BC = 1 because AB = 2 and the white + red triangles together make an equilateral triangle.

angle BAC = 30 degrees for the same reason.


In order to work out sin 60, use AC as the hypotenuse and AB as the opposite side.
Reply 10
I think that you might want to upgrade your calculator. Casio now offer "Natural Display" calculators (allowed in exams) that will show root(3)/2 (but it shows it how you would write it) when you key in sin60, and all of the other ones listed above.

See the product page on the casio website.

http://www.casio.co.uk/prod/product.asp?ID=1749

I bought mine for about £5 at WHSmith.
Joe_87
I have no idea how I'm going to remember the different values for sin cos and tan of 30, 45 and 60, I'm doomed I tell ya.

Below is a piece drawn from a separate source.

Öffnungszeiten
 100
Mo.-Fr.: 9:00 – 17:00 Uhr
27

You could get away with just learning sin, the cos values are just sin values backwards, and tan is just sin/cos, or just remember:

Angle------0°----------30°-------45°----------60°--------90°
Sin--------0-----------1/2------1/(√2)-------(√3)/2--------1
Cos--------1---------(√3)/2-----1/(√2)--------1/2---------0
Tan--------0---------1/(√3)-------1-----------√3----------∞
Reply 12
samd
I think that you might want to upgrade your calculator. Casio now offer "Natural Display" calculators (allowed in exams) that will show root(3)/2 (but it shows it how you would write it) when you key in sin60, and all of the other ones listed above.

See the product page on the casio website.

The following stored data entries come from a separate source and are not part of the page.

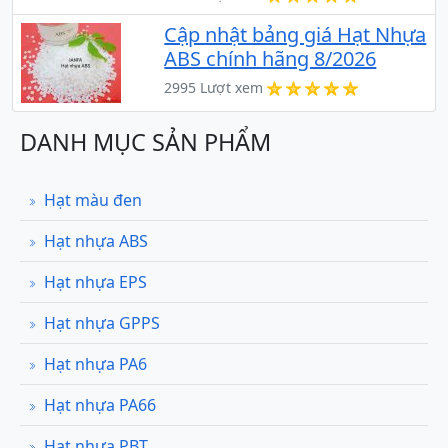
Cập nhật bảng giá Hạt Nhựa
ABS chính hãng 8/2026
2995 Lượt xem
DANH MỤC SẢN PHẨM
Hạt màu đen
Hạt nhựa ABS
Hạt nhựa EPS
Hạt nhựa GPPS
Hạt nhựa PA6
Hạt nhựa PA66
Hạt nhựa PBT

http://www.casio.co.uk/prod/product.asp?ID=1749

I bought mine for about £5 at WHSmith.



This is for C1 (non calc)
Reply 13
wacabac
You could get away with just learning sin, the cos values are just sin values backwards, and tan is just sin/cos, or just remember:

30° 45° 60° 90°
Sin 0 1/2 1/(√2) (√3)/2 1
Cos 1 (√3)/2 1/(√2) 1/2 0
Tan 0 1/(√3) 1 √3 ∞
I just used the triangle...i have a better "visual" memory than a memory for letters and numbers:frown:
Reply 14
~Bex~
This is for C1 (non calc)


Ruined.

I'd still recommend it for the later modules.
Reply 15
What??? There isn't any trig in C1 is there? Not for Edexcel anyway.
Reply 16
sin75° = (√3 + 1)/2√2
cos75° = (√3 - 1)/2√2
tan75° = (√3 + 1)/(√3 - 1)

sin15° = (√3 - 1)/2√2
cos15° = (√3 + 1)/2√2
tan15° = (√3 - 1)/(√3 + 1)

Anymore? ... :biggrin:
Reply 17
Joe_87
What??? There isn't any trig in C1 is there? Not for Edexcel anyway.


Ruined.
Reply 18
OK, now can people maybe help me with another question on the same topic?

Having found that tanB=1.732, I need to show that:
1+tan²B=sec²B
simple.

sin²x+cos²x=1

divide through by cos²x